BMS biologics-focus trimmed network from 27 to 16 sites since 2007

Bristol-Myers Squibb has shaped its manufacturing network to support a pipeline consisting of around 75% biological products, the firm says.

Over the past decade, B-MS has divested non-core businesses, reduced its global network and streamlined its manufacturing processes in order to focus on the biologics market, CFO Charles Bancroft said at the Stifel 2016 Health Care Conference this week.

“[In 2007] we had a nutritional business, we had actually in wound care business, we had diagnostics medical imagining business, and we had 30 plants and we had 6500 SKUs,” he told investors (transcript here).

“At that point we decided to become a very focused biopharma company sort of taking the best way to think pharma and the best of let's say biotech.”

Today, biological products make up around 75% of the firm’s pipeline, reflected in its whittled-down network, Bancroft said.

“We went from 27 plants to 11. We cut our SKUs in half. We became much more nimble and focused as where we want to compete,” he said.

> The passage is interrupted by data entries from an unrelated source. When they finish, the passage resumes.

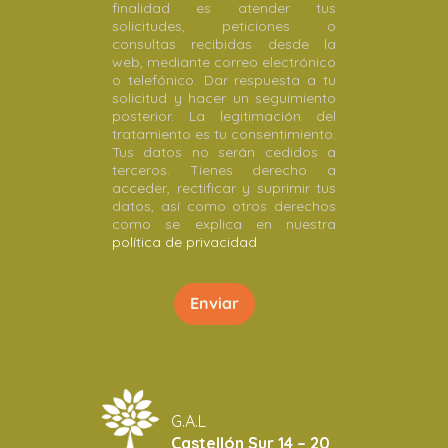
finalidad es atender tus
solicitudes, peticiones o
consultas recibidas desde la
web, mediante correo electrónico
o telefónico. Dar respuesta a tu
solicitud y hacer un seguimiento
posterior. La legitimación del
tratamiento es tu consentimiento.
Tus datos no serán cedidos a
terceros. Tienes derecho a
acceder, rectificar y suprimir tus
datos, así como otros derechos
como se explica en nuestra
política de privacidad
G.A.L
Castellón Sur 14 – 20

Part of what we are trying in the transformation is making sure that the manufacturing organisation is organised around biologics end-to-end.”

While BMS has invested heavily in its biomanufacturing sites – including continued expansions at its Orencia (abatacept) production site in Devens, Massachusetts and a $900m investment in a 30,000m2 biologics facility in Ireland – the firm also uses contract manufacturing organisations (CMOs)

Among its suppliers is Samsung Biologics which inked a 10-year deal in 2013 to make BMS’s monoclonal antibody Yervoy (ipilimumab) from its facility in Songdo, Korea.

The company also has a deal with Swiss CMO Lonza, which imakes quantities of Orencia and a second undisclosed biologics from its facility in Portsmouth, New Hampshire.